My question is, are we asking the wrong questions?
Instead of exclusively asking what the company can do to make me happier, collectively, we should ponder:
- What have you done to build better relationships with other employees and leadership?
- What have you done to understand the dynamics of the whole organisation, including stakeholders, vendors’ and clients’ needs, wants, fears and desires?
- What have you done to make yourself valuable and differentiate yourself as you work from home, at the office or in a hybrid situation?
How well do you understand the needs and pressures put on your leadership, and what can you do to make their lives easier?
We seem to think that the stresses in our lives are ours and ours alone, and only our wants, needs, fears, aspirations and desires matter.
That is a problem.
When we merely think about ourselves and our challenges, we negate the challenges of others, or worse, we cause challenges for others.
When we focus on our own happiness at the expense of everyone else, we can put undue stress on the system and create a bad culture, or at least contribute to it, frustrating others and ultimately making us unhappy and frustrated.
Here is a secret: leadership and ownership all have their own stresses. They all have families, significant others, or outside responsibilities, which causes pressure, and they all are being asked to do more with less. Sound familiar?
Ownership eats last.
Owners do not get paid until all of your salaries, vendors and suppliers are taken care of and after clients pay their bills. This adds enormous stress to ensure that teams are employed and the company remains viable.

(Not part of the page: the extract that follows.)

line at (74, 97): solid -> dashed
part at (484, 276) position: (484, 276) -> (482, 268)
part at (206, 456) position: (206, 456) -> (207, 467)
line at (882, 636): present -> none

This can sometimes lead them to make decisions that may seem unfair or unpopular. Still, as an owner, I can tell you that these decisions are usually made with no intentional malice and with the organization’s overall needs considered.
As a member of the organisation, you will not be privy to many, if not most, decisions until they have been debated, analysed and stressed over.
You may not find this fair, but ultimately, those decisions go way beyond the needs of individuals and look at the organisation’s overall health.
I am not saying that leadership should not be better at communicating decisions made and enabling you to understand why changes happen and how they affect the organisation . . . they should.
Managers’ and leaders’ priorities should be to protect those they manage and lead. It is essential to provide them with the tools to do their jobs effectively and enable them to feel valued and appreciated for the work done.
This is something every company and every leader can continually improve on. Still, those being led also need to realise that leaders are human beings just like them and far from perfect.
Companies need to learn how to communicate more effectively, care about each other and enable people to understand how their actions affect others at all levels.
We will never perfect communication, nor will we ever make everyone happy. Our goal is to do better and enable our teams, from the ownership down, to feel listened to, understood and valued. By working towards perfection, even if we never reach it, we can keep great employees and have workplaces that people want to be part of.
People must remember that the grass is not necessarily greener elsewhere but rather just another shade of green.